(Extrait à lire):
────────
Politique : Le dernier tour de piste de Saleh Kebzabo

Annoncé par Gali Gatta Ngoté sur le plateau de la télévision nationale, Saleh Kebzabo devient ce 12 octobre, le nouveau Premier ministre de la Transition.

Du haut de ses 75 ans, le natif de Léré, chef-lieu de la province du Mayo Kebbi Ouest, est un vieux briscard de la scène politique tchadienne. Homme d’expérience, plusieurs fois ministres et députés, le journaliste de formation, à qui l’on a reproché parfois son ambiguïté, s’engage dans ce qui semble être son dernier tour de piste. Surement le rôle le plus important de sa longue carrière.

Le nouveau Premier ministre du gouvernement d’Union Nationale. AFP-Denis Sassou Guêipeur

Un parcours d’Homme d’État

Elle est loin déjà l’époque où le désormais Premier ministre de la Transition, était un faiseur de roi.

En effet, le président de L’UNDR (Union Nationale pour le Renouveau et le Développement) , parti crée en 1992 et dont il est l’un des membres-fondateurs, avait soutenu Idriss Deby dans son face-à-face avec Kamougué au second tour de l’élection présidentielle de 1996. Un soutien de taille du candidat de l’UNDR (qui ne franchira pas le premier tour) qui a été décisif pour faire basculer l’issue de cette élection en faveur de Deby. Cette alliance lui ouvre les portes du gouvernement dans lequel il fut ministre des Affaires étrangères en aout 1996. Il enchaînera ensuite les portefeuilles : Travaux publics, Transports, Habitat et Développement urbain en 1997 ; Mines, Énergie et Pétrole en 1998 ; Agriculture en 1999.

Les élections de 2001, pour lesquelles il se présente comme candidat (il sortira troisième avec 7 % des voix.) marqueront la rupture de l’alliance avec Idriss Deby. Il quitte le gouvernement et devient par la suite l’opposant farouche qui jouera les trouble-fête jusqu’à la mort du Maréchal.

Député, depuis 1997, il se sert de ce strapontin pour s’imposer comme Chef de fil de l’opposition et finit même deuxième derrière le candidat du MPS aux élections présidentielles de 2016.

1er soutien de la transition

Après le décès brutal du président Idriss Deby Itno le 20 Avril 2021, Saleh Kebzabo est l’un des tous premiers hommes politiques de l’opposition démocratique à avoir accepté la main tendue du Président du conseil Militaire de Transition. Ce soutien de la première heure conduira Mahamat Idriss Deby Itno à lui confier le poste de Premier vice-président du comité d’organisation du dialogue national inclusif séjournera pendant plus de cinq sur le sol qatari avec la délégation du comité technique en vue de négocier avec les politico-militaires sous la supervision du gouvernement du Qatar et de quelques partenaires du Tchad. Sa délégation parviendra à faire signer à une quarantaine de chefs rebelles l’accord de paix pour leurs participations aux assises du Dnis malgré le refus de quelques grands groupes rebelles.
────────
(Entrées fournies):

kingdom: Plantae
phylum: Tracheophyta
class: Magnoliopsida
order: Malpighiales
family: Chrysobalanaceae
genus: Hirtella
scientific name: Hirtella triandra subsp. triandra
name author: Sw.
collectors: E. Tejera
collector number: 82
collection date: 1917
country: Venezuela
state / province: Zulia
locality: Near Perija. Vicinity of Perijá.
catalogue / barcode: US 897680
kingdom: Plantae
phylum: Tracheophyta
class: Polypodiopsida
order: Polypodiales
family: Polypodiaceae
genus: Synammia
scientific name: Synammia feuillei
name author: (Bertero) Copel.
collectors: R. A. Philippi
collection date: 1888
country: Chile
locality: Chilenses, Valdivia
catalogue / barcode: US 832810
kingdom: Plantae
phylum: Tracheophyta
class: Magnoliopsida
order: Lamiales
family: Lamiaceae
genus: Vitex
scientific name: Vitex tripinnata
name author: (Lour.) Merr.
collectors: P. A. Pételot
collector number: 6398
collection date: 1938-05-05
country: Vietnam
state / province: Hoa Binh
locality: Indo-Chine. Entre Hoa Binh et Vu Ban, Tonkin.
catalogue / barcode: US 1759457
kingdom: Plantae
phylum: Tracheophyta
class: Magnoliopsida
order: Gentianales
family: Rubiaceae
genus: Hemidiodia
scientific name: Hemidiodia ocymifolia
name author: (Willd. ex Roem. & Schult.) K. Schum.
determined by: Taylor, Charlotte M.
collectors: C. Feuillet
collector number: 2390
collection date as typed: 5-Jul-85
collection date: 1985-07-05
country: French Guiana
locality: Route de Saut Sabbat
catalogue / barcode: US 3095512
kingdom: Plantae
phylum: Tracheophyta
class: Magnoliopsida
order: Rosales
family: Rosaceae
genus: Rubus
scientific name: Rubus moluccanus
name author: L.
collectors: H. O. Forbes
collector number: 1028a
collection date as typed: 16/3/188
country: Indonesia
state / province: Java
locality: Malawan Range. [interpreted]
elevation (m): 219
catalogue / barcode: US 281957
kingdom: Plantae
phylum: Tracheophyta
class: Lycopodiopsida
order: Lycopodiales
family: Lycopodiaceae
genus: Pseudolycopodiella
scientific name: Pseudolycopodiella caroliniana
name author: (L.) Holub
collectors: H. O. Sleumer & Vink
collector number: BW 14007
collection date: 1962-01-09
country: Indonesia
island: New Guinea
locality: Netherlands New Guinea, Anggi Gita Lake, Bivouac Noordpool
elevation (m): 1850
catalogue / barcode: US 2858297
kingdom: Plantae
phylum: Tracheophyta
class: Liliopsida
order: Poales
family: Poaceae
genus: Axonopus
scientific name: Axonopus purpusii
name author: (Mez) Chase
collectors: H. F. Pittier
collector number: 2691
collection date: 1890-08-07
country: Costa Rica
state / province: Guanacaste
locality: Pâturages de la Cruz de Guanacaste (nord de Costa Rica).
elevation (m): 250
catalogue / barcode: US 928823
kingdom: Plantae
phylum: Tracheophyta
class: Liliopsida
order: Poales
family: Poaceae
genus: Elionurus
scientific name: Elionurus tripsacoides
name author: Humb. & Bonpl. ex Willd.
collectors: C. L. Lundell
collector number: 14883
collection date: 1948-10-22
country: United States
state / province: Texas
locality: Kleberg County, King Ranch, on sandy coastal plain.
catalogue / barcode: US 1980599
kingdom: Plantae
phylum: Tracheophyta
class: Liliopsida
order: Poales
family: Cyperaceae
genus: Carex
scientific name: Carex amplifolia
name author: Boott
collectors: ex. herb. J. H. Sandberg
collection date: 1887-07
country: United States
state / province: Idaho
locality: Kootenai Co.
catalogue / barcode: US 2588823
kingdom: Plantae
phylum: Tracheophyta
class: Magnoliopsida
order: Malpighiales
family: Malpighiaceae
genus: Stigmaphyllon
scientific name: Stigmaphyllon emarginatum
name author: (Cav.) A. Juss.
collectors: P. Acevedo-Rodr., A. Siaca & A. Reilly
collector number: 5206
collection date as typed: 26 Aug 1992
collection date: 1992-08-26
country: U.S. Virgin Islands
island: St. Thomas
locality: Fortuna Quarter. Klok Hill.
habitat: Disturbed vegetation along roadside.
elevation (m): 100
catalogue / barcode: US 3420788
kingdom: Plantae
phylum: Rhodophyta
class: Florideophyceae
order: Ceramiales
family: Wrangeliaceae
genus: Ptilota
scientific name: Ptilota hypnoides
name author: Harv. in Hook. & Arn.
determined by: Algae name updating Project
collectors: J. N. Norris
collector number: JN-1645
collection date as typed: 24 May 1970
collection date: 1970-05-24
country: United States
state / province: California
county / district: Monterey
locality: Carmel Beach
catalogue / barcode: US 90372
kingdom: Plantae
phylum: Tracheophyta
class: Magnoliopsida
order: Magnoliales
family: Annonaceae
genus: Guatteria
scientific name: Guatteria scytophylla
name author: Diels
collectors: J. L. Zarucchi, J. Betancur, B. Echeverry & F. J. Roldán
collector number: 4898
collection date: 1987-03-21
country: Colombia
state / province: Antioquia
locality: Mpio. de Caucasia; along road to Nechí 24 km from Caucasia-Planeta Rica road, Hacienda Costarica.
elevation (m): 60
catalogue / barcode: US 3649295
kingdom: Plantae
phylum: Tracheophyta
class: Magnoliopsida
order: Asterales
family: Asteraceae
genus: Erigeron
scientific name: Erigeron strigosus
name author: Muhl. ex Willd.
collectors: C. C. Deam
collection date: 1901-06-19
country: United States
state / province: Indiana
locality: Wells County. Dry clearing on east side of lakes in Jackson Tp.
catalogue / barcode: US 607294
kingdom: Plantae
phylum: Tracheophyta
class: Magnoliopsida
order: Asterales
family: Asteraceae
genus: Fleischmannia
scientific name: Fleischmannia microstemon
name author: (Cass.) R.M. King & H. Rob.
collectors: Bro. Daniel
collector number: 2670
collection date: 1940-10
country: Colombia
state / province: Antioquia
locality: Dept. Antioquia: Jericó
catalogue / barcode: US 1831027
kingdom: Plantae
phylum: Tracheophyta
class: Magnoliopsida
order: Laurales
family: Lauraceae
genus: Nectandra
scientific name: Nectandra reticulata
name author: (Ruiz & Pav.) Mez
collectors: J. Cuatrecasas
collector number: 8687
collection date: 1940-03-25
────────
(Actions à mener):
1) D'après l'article sur Saleh Kebzabo, à quelle place a-t-il terminé l'élection de 2001, et avec quel pourcentage des voix ?
2) Poursuivez l'article sur Saleh Kebzabo après sa dernière phrase.

(Réponses par consigne):
1) Troisième, avec 7 % des voix.

2)
L’homme de la situation

La désignation du président de l’Union Nationale pour Démocratie et le Renouveau n’est pas en soi une surprise tant il coche de nombreuses cases dans l’optique de la mission délicate qui attend le gouvernement d’union nationale. Âgé de 75 ans, Kebzabo a dépassé l’âge légal retenu par le DNIS pour pouvoir se présenter à des futures échéances électorales. Ce détail, pas si anodin, l’exclut d’emblée de certains calculs politiciens dont ferait montre un Premier ministre à l’ambition présidentielle. Aussi, plusieurs fois ministres, député pendant plus de 20 ans, le nouveau Premier ministre de la transition a une connaissance solide de la scène politique tchadienne. Dans une optique de gouvernement d’union nationale, cela représente pour lui un atout majeur. De plus, son parti, l’UNDR est membre de l’Internationale socialiste depuis mars 2017, un plus pour une transition qui a plus que jamais besoin de soutien à l’internationale.

Du pain sur la planche

La mise en application par le Gouvernement d’union nationale du cahier des charges assigné par le Dialogue National Inclusif, la mise en place du Référendum de l’approbation ou du rejet de la Constitution de 1996, au cours duquel, si le Non l’emportait, transformerait le Tchad en un état fédéral, les élections présidentielles qui doivent avoir lieu dans 2 ans maximum avec la mise en place d’un organe crédible de gestion des élections, autant de dossiers urgents qui attendent le premier ministre du gouvernement d’Union Nationale.

En définitif, la personnalité parfois clivante de Saleh Kebzabo n’en finira pas de faire des remous, l’homme aux positions souvent tranchées et au verbe facile dispose, malgré tout, de plusieurs atouts pour faire arriver à bon port le bateau Tchad. Mais, réussira-t-il pour autant ?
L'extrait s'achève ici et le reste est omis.